# Query re Eligability for CE Scheme



## JP1234 (22 Feb 2010)

First off - apologies if this should be in the work etc forum, it kind of falls between 2 stools so wasn't sure where to post it!

My situation is this. At the end of Jan 09 I was put on a 3 day week and started claiming JSB for the other 2 days. This continued until November when I was made redundant and went on to full JSB.  After being let go I wrote to everyone I could think of looking for work, offering to work for free if necessary. A couple of weeks ago a community organisation rang me and asked if I could come in and do some "work experience" with them...notified SW etc and have been working roughly 15-20 hours the last 3 weeks. It transpired that one person had recently finished her CE placement and another is due to finish in 6 weeks and up to now they have been having difficulty finding suitable people to fill these vacancies.

----

§ ASSIGNMENT 1: In the CE Scheme post, why does the writer apologize at the start? Answer in one to three sentences.
§ ASSIGNMENT 2: According to the CE Scheme post, how many hours has the writer been working at the community organisation over the last 3 weeks?
Answer from the CE Scheme post alone.

§ DATASET:
----

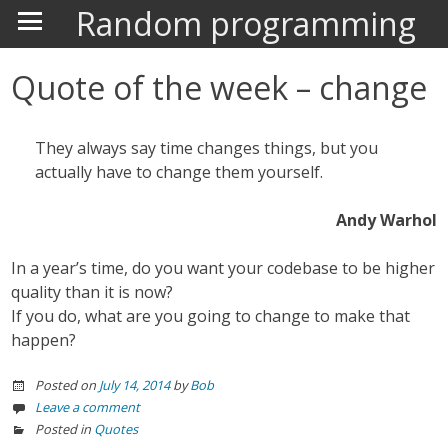
Random programming
Quote of the week – change
They always say time changes things, but you
actually have to change them yourself.
Andy Warhol
In a year’s time, do you want your codebase to be higher
quality than it is now?
If you do, what are you going to change to make that
happen?
Posted on
July 14, 2014
by
Bob
Leave a comment
Posted in
Quotes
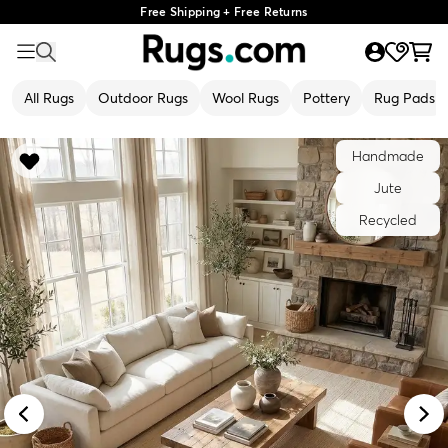
Free Shipping + Free Returns
All Rugs
Outdoor Rugs
Wool Rugs
Pottery
Rug Pads
Handmade
Jute
Recycled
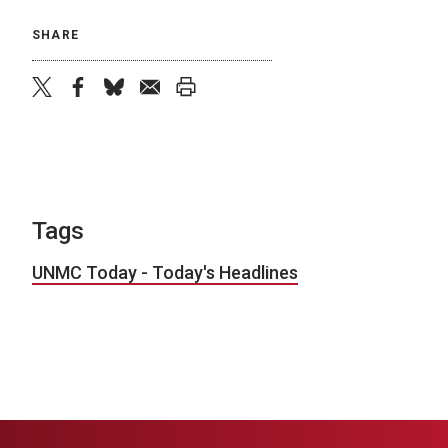
SHARE
twitter
facebook
bluesky
email
print
Tags
UNMC Today - Today's Headlines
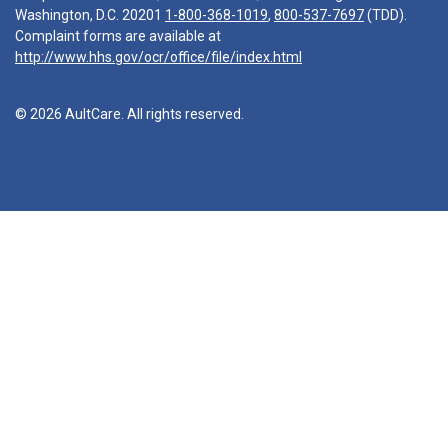
Washington, D.C. 20201
1-800-368-1019
,
800-537-7697
(TDD).
Complaint forms are available at
http://www.hhs.gov/ocr/office/file/index.html
© 2026 AultCare. All rights reserved.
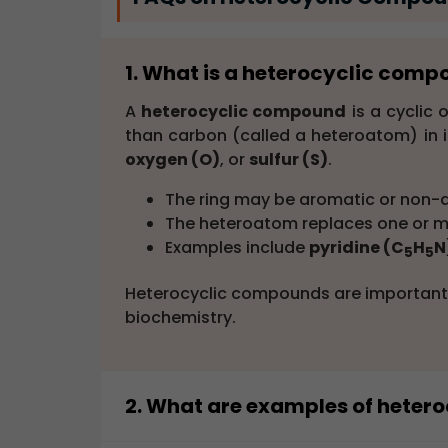
1. What is a heterocyclic com
A
heterocyclic compound
is a cyclic
than carbon (called a heteroatom) in i
oxygen (O)
, or
sulfur (S)
.
The ring may be aromatic or non-
The heteroatom replaces one or mo
Examples include
pyridine (C
H
N
5
5
Heterocyclic compounds are important 
biochemistry.
2. What are examples of hete
Common
examples of heterocyclic 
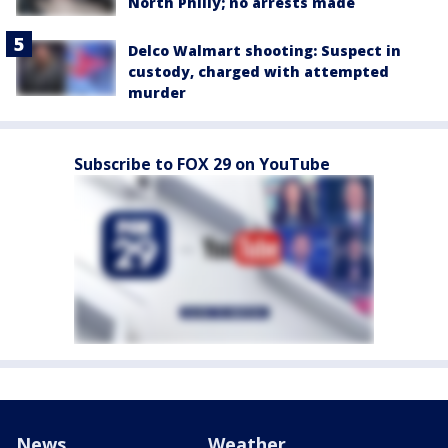
North Philly; no arrests made
Delco Walmart shooting: Suspect in
custody, charged with attempted
murder
Subscribe to FOX 29 on YouTube
News
Weather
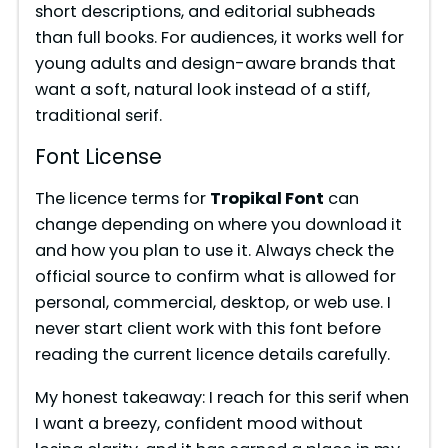
short descriptions, and editorial subheads
o
than full books. For audiences, it works well for
young adults and design-aware brands that
want a soft, natural look instead of a stiff,
traditional serif.
Font License
The licence terms for
Tropikal Font
can
change depending on where you download it
and how you plan to use it. Always check the
official source to confirm what is allowed for
personal, commercial, desktop, or web use. I
never start client work with this font before
reading the current licence details carefully.
My honest takeaway: I reach for this serif when
I want a breezy, confident mood without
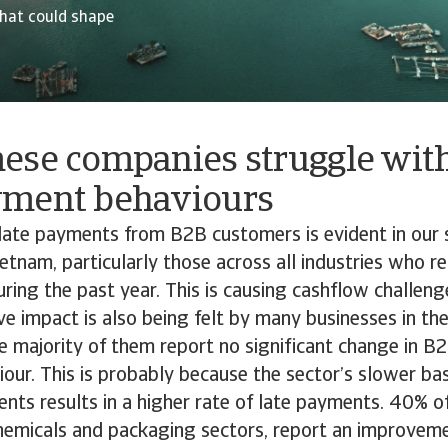
hat could shape
ese companies struggle wit
yment behaviours
late payments from B2B customers is evident in our 
etnam, particularly those across all industries who r
uring the past year. This is causing cashflow challeng
ive impact is also being felt by many businesses in th
e majority of them report no significant change in 
ur. This is probably because the sector’s slower bas
ents results in a higher rate of late payments. 40% o
chemicals and packaging sectors, report an improvem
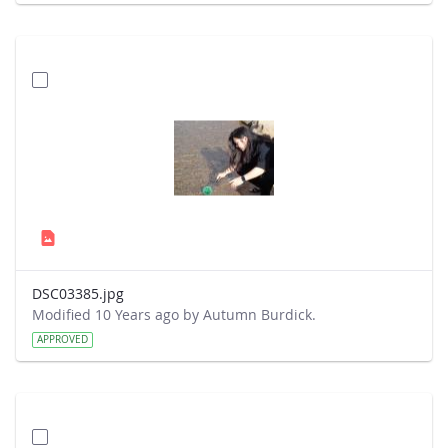
DSC03385.jpg
Modified 10 Years ago by Autumn Burdick.
APPROVED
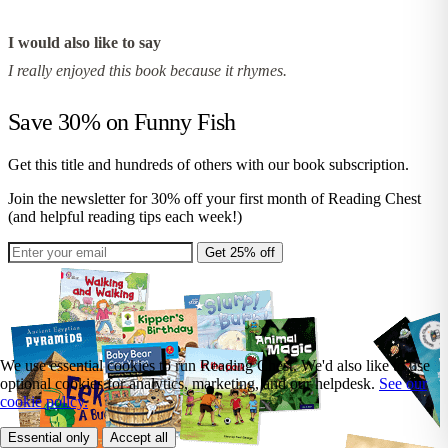
I would also like to say
I really enjoyed this book because it rhymes.
Save 30% on
Funny Fish
Get this title and hundreds of others with our book subscription.
Join the newsletter for 30% off your first month of Reading Chest
(and helpful reading tips each week!)
Get 25% off
We use essential cookies to run Reading Chest. We'd also like to use
optional cookies for analytics, marketing, and our helpdesk.
See our
cookie policy.
Essential only
Accept all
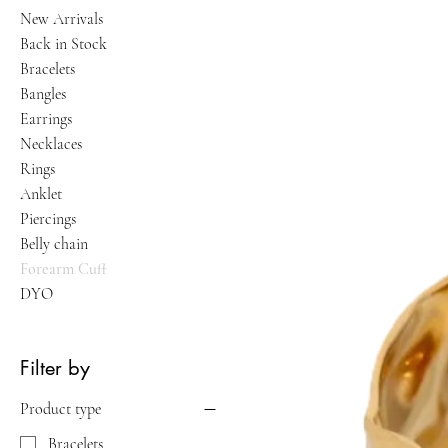
New Arrivals
Back in Stock
Bracelets
Bangles
Earrings
Necklaces
Rings
Anklet
Piercings
Belly chain
Forearm Cuff
DYO
Filter by
Product type
Bracelets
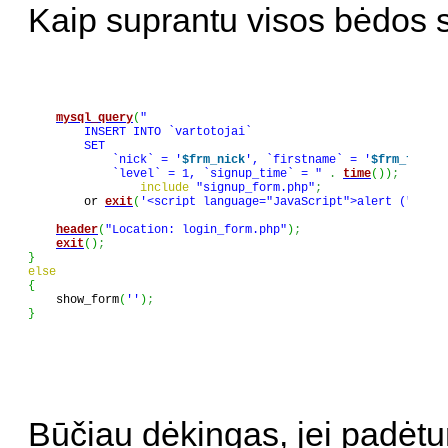
Kaip suprantu visos bėdos si
mysql_query
(
"

        INSERT INTO `vartotojai`

        SET

            `nick` = '
$frm_nick
', `firstname` = '
$frm_firstn
            `level` = 1, `signup_time` = "
.
time
(
)
)
;
include
"signup_form.php"
;
        or 
exit
(
'<script language="JavaScript">alert ("Nepav
header
(
"Location: login_form.php"
)
;
exit
(
)
;
}
else
{

    show_form
(
''
)
;
}
Būčiau dėkingas, jei padėtu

----

§ ANSWER BOX 1: The writer apologizes in case the post belongs in the work forum. The situation falls between two stools, so the writer wasn't sure where to post it.

§ ANSWER BOX 2: Roughly 15-20 hours.